Practicing one of the last steps in the cider-making process, the 24 students carefully combined sour-tasting base ciders — simple fermented apple juice from either dessert or cider-specific apples — with sugar, juice concentrates, water, honey, spices and acid to complete the assignment.

They had less than an hour, and results were judged.

“It’s not something I can stand up and tell them what to do. It’s fairly simple. You just mix stuff together to figure out what tastes good, right?” said Mitchell, who flew in from the United Kingdom to teach the weeklong course in December at the Washington State University Northwestern Washington Research and Extension Center in Mount Vernon.

Mitchell said the “principles and practices” course is designed to give students a complete overview of cider production.

The first two days covered cider’s history, the current market for hard cider and a lot of taste-testing to develop student palettes.

“We do a lot of taste-testing to get people to experience a whole range of ciders and perry, which is made from pears,” Mitchell said. “It’s one of the most important skills they have to develop.”

Then Mitchell leads students through production; from apple selection to processing, pressing, fermentation, blending and packaging.

“From apple to glass, as they say,” Mitchell said.

Between 2005 and 2012, hard-cider production in the U.S. tripled to 688,000 barrels, according to Mitchell. He said 2014 production is already 70 percent greater than in 2013.

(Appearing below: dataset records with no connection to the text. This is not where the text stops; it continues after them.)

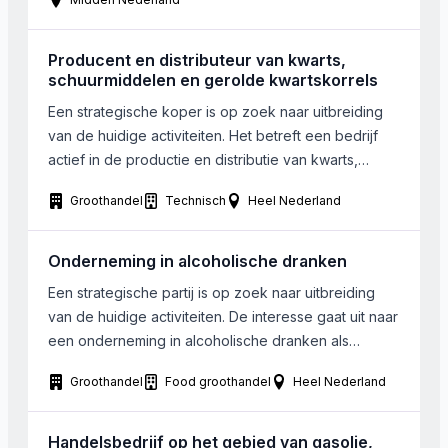
gevestigd in de regio midden Nederland. De
onderneming bedient zowel zakelijke als particuliere
Producent en distributeur van kwarts,
klanten en is […]
schuurmiddelen en gerolde kwartskorrels
Een strategische koper is op zoek naar uitbreiding
van de huidige activiteiten. Het betreft een bedrijf
actief in de productie en distributie van kwarts,
schuurmiddelen en gerolde kwartskorrels.. Het over
Groothandel
Technisch
Heel Nederland
te nemen bedrijf kan in Belgie, Frankrijk of
Nederland gevestigd zijn. De omvang van de
onderneming is van ondergeschikt belang.
Onderneming in alcoholische dranken
Een strategische partij is op zoek naar uitbreiding
van de huidige activiteiten. De interesse gaat uit naar
een onderneming in alcoholische dranken als
wodka/ spiritualien.
Groothandel
Food groothandel
Heel Nederland
Handelsbedrijf op het gebied van gasolie,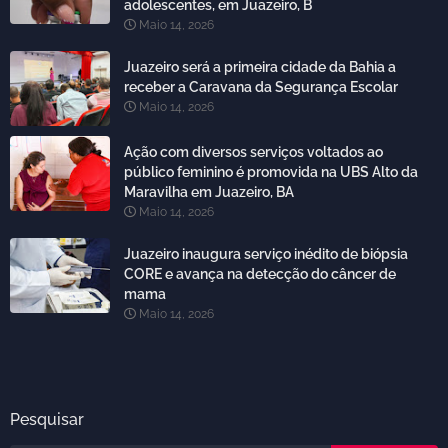
adolescentes, em Juazeiro, B
Maio 14, 2026
Juazeiro será a primeira cidade da Bahia a
receber a Caravana da Segurança Escolar
Maio 14, 2026
Ação com diversos serviços voltados ao
público feminino é promovida na UBS Alto da
Maravilha em Juazeiro, BA
Maio 14, 2026
Juazeiro inaugura serviço inédito de biópsia
CORE e avança na detecção do câncer de
mama
Maio 14, 2026
Pesquisar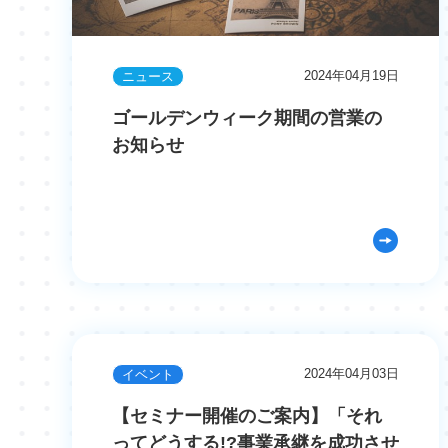
2024年04月19日
ニュース
ゴールデンウィーク期間の営業の
お知らせ
2024年04月03日
イベント
【セミナー開催のご案内】「それ
ってどうする!?事業承継を成功させ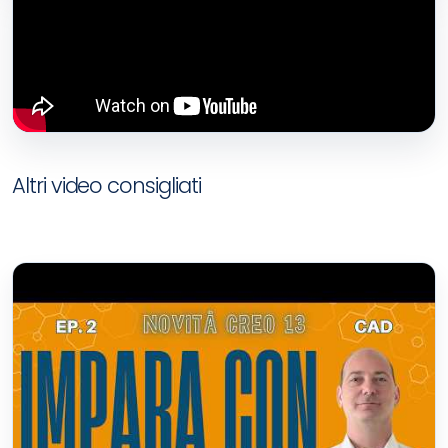
Altri video consigliati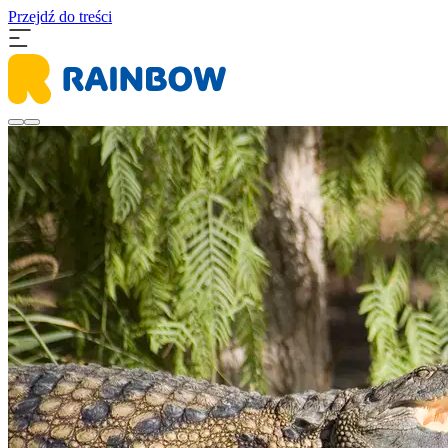
Przejdź do treści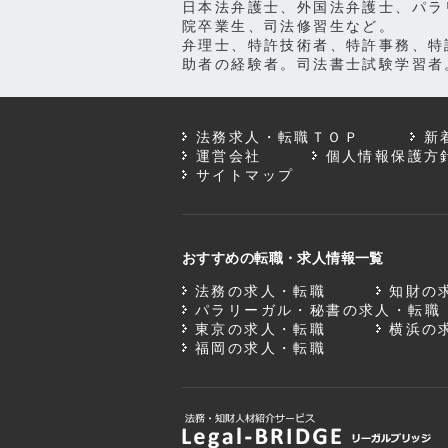
日本法弁護士、外国法弁護士、パラ
院卒業生、司法修習生など。
弁理士、特許技術者、特許事務、特
助者の経験者。司法書士試験学習者
法務求人・転職ＴＯＰ
新
運営会社
個人情報保護方
サイトマップ
おすすめの転職・求人情報一覧
法務の求人・転職
知財の
パラリーガル・秘書の求人・転職
東京の求人・転職
横浜の
福岡の求人・転職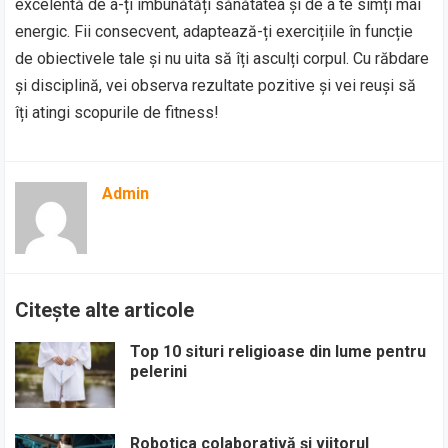
excelentă de a-ți îmbunătăți sănătatea și de a te simți mai
energic. Fii consecvent, adaptează-ți exercițiile în funcție
de obiectivele tale și nu uita să îți asculți corpul. Cu răbdare
și disciplină, vei observa rezultate pozitive și vei reuși să
îți atingi scopurile de fitness!
Admin
Citește alte articole
Top 10 situri religioase din lume pentru
pelerini
Robotica colaborativă și viitorul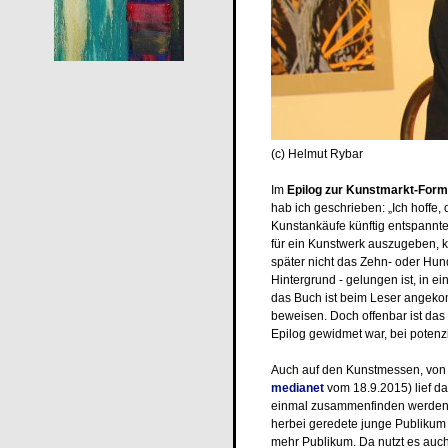
(c) Helmut Rybar
Im
Epilog zur Kunstmarkt-For
hab ich geschrieben: „Ich hoffe,
Kunstankäufe künftig entspannte
für ein Kunstwerk auszugeben, k
später nicht das Zehn- oder Hun
Hintergrund - gelungen ist, in 
das Buch ist beim Leser angek
beweisen. Doch offenbar ist da
Epilog gewidmet war, bei potenz
Auch auf den Kunstmessen, von de
medianet
vom 18.9.2015) lief das
einmal zusammenfinden werden 
herbei geredete junge Publikum
mehr Publikum. Da nutzt es auch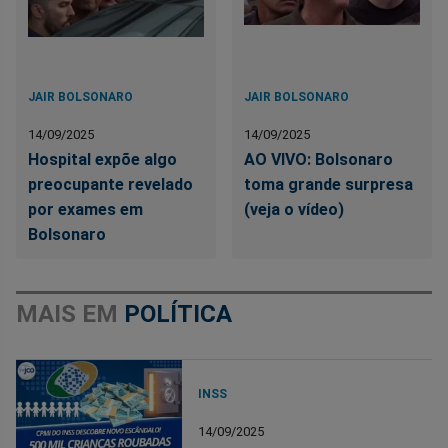
JAIR BOLSONARO
JAIR BOLSONARO
14/09/2025
14/09/2025
Hospital expõe algo
AO VIVO: Bolsonaro
preocupante revelado
toma grande surpresa
por exames em
(veja o vídeo)
Bolsonaro
MAIS EM
POLÍTICA
INSS
14/09/2025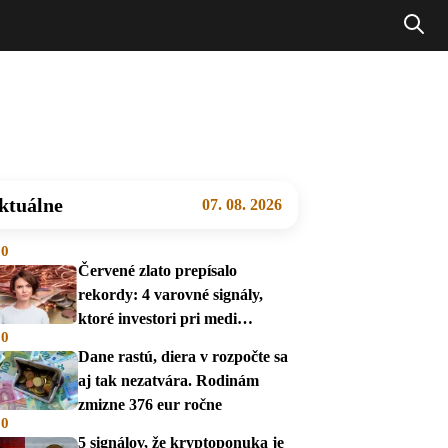
ktuálne
07. 08. 2026
00
Červené zlato prepísalo
rekordy: 4 varovné signály,
ktoré investori pri medi
00
prehliadajú
Dane rastú, diera v rozpočte sa
aj tak nezatvára. Rodinám
zmizne 376 eur ročne
00
5 signálov, že kryptoponuka je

“It’s growing hugely across the U.S.,” Mitchell said. He has taught the class locally for 12 years, before the NABC started organizing it in 2006.

Karen Mauden, NABC account executive, said the “principles and practices” class has been expanded from two to four courses a year since the business center took over organization in 2006 and still has months-long wait lists to get in.

“It’s the fastest-growing alcoholic beverage in the U.S.,” Mauden said.

A “Business of Hard Cider” course — focused on state tax laws, licensing requirements and operations — drew 50 students on Dec. 13, Mauden said.

She said one of the only restraints on the industry — a lack of available cider-specific apples — is being addressed in an orchard-management course.

“There are not enough bittersweet, bittersharp and heirloom apples to support the artisan part of the industry,” Mitchell said.

Marc Dowd, 39, came from his small family-owned orchard in Yakima to take part in both the business course and the weeklong production class.

He wanted to learn more about the cider industry before changing as much as half his orchard of dessert apples to cider-specific varieties and opening his own cidery, he said.

“I wanted more of a well-rounded understanding of how to make cider. What does it take to move from hobby to business?” Dowd said. “It’s given me a framework to look ahead. I can now go back and do the legwork that’s needed. It’s very helpful.”